Nielsen ratings have been the gospel of the TV bean counters since, well, forever since the Nielsen ratings were important to radio prior to TV.
This week there was an an "authoritative" story in AdAge this past week talking about how "Mad Men" is great art but not very good for TV business. The writer noted:
As AMC Networks disclosed Monday, the two-hour fifth-season premiere of "Mad Men" snatched the attention of approximately 3.5 million people, including about 1.8 million people between the ages of 18 and 49, the demographic advertisers covet most. It's the most-watched episode in the program's history.
And yet, those viewership numbers would make many TV executives gasp in horror. When "Lone Star" debuted on Fox in the fall of 2010 with 4.1 million viewers, for example, executives at the News Corp.network waited just one more week before pulling the plug on the series.
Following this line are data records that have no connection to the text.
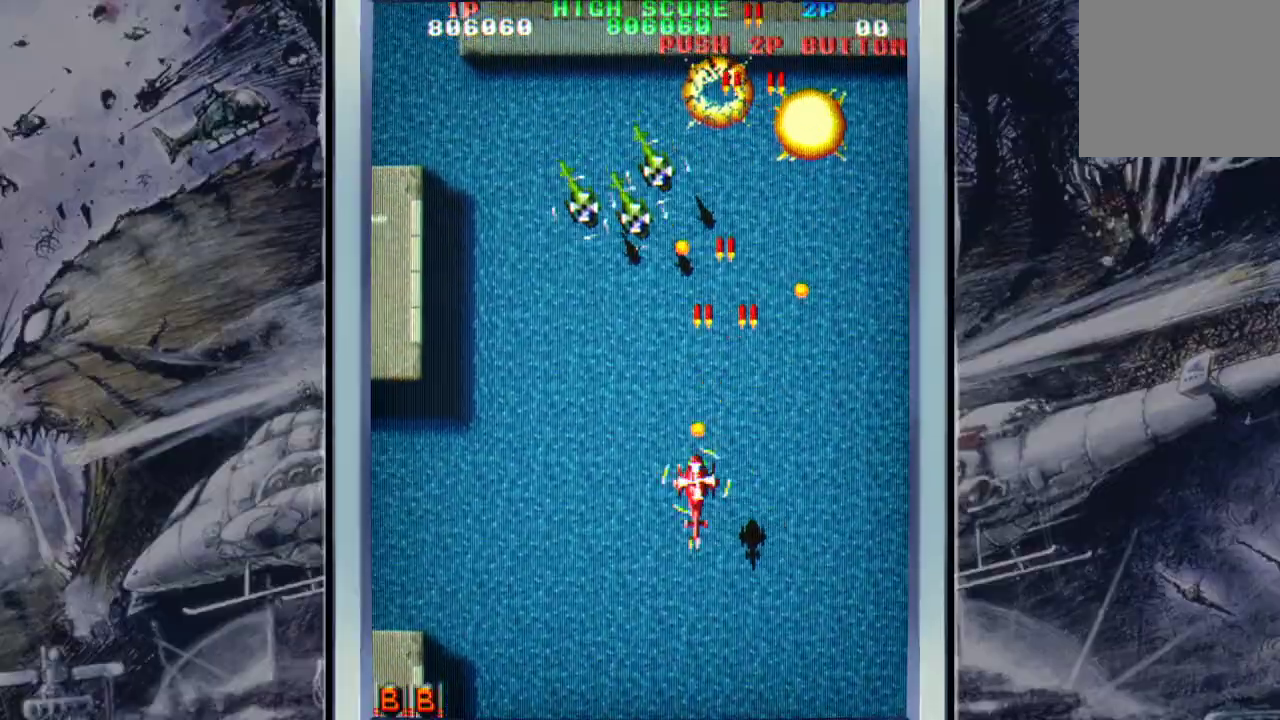
{"buttons": ["A"], "left_stick": "down", "events": [[133, "A", "up"], [200, "A", "down"], [333, "A", "up"], [400, "A", "down"], [500, "left_stick", "down"]]}
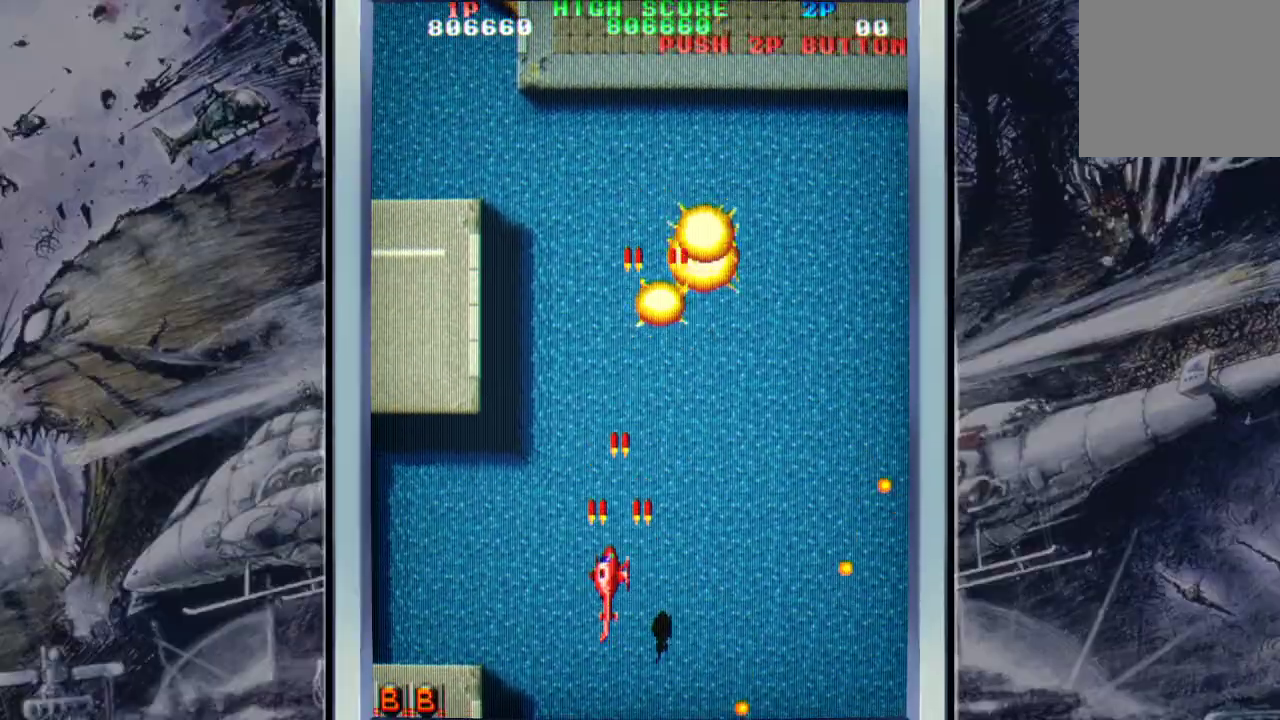
{"buttons": ["A"], "left_stick": "up-right", "events": [[33, "A", "up"], [100, "A", "down"], [167, "left_stick", "center"], [233, "A", "up"], [233, "left_stick", "right"], [333, "A", "down"], [333, "left_stick", "up-right"], [433, "A", "up"], [500, "A", "down"]]}
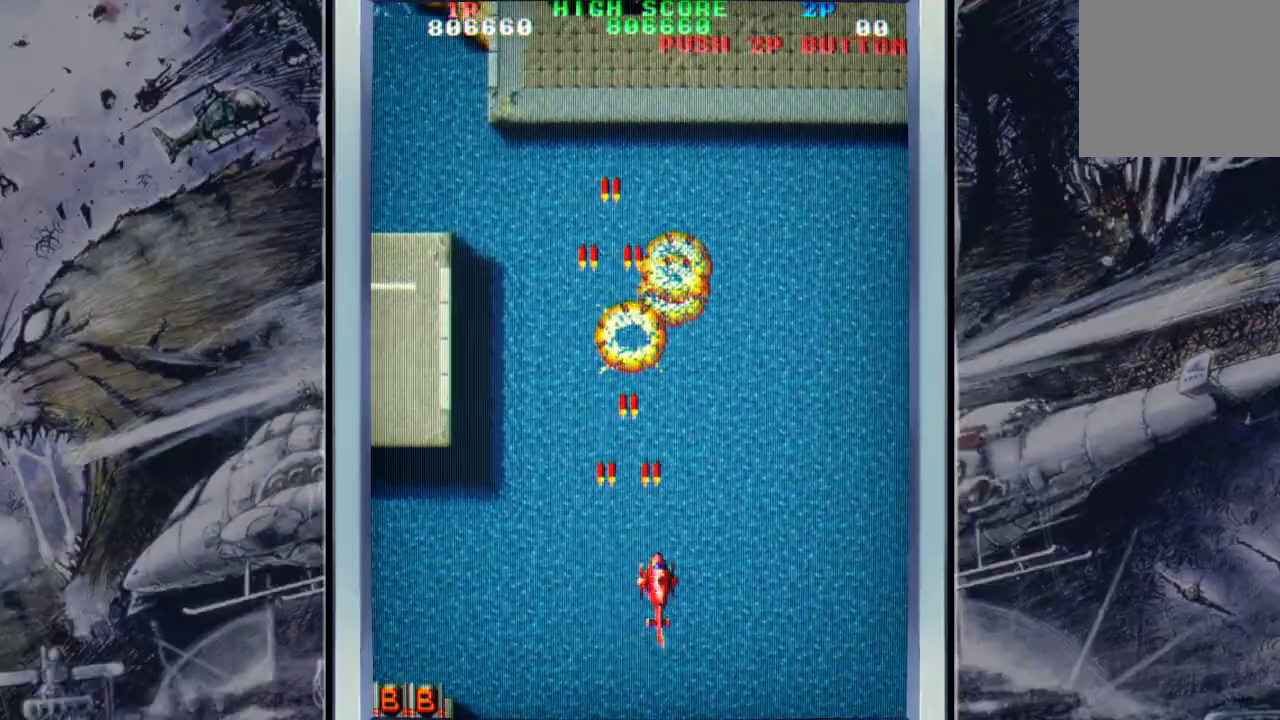
{"buttons": ["A"], "left_stick": "up", "events": [[133, "A", "up"], [200, "A", "down"], [367, "A", "up"], [433, "A", "down"], [500, "left_stick", "up"]]}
But interestingly enough "Mad Men" was #8 in social media hits according another story in AdAge this week. In fact, social media hits don't seem to correspond directly to Nielsen ratings at all. Consider this:
"Big Bang Theory" being #1 isn't a surprise as it does well in the Nielsen's. But #2 is "Fringe" which pulls lower ratings than most things on primetime broadcast TV and many cable shows. One might attribute this to tech nerd scifi fans. And maybe some of the others anomalies to the the young female viewers of shows on "The CW".
But there sits "Mad Men" just below ABC Family's "Pretty Little Liars" and just above "Dancing with the Stars" and "American Idol."
Again, I have no idea what this means to advertisers, but as the guy who does the broadcast Nielsen ratings threads I thought others might find this interesting.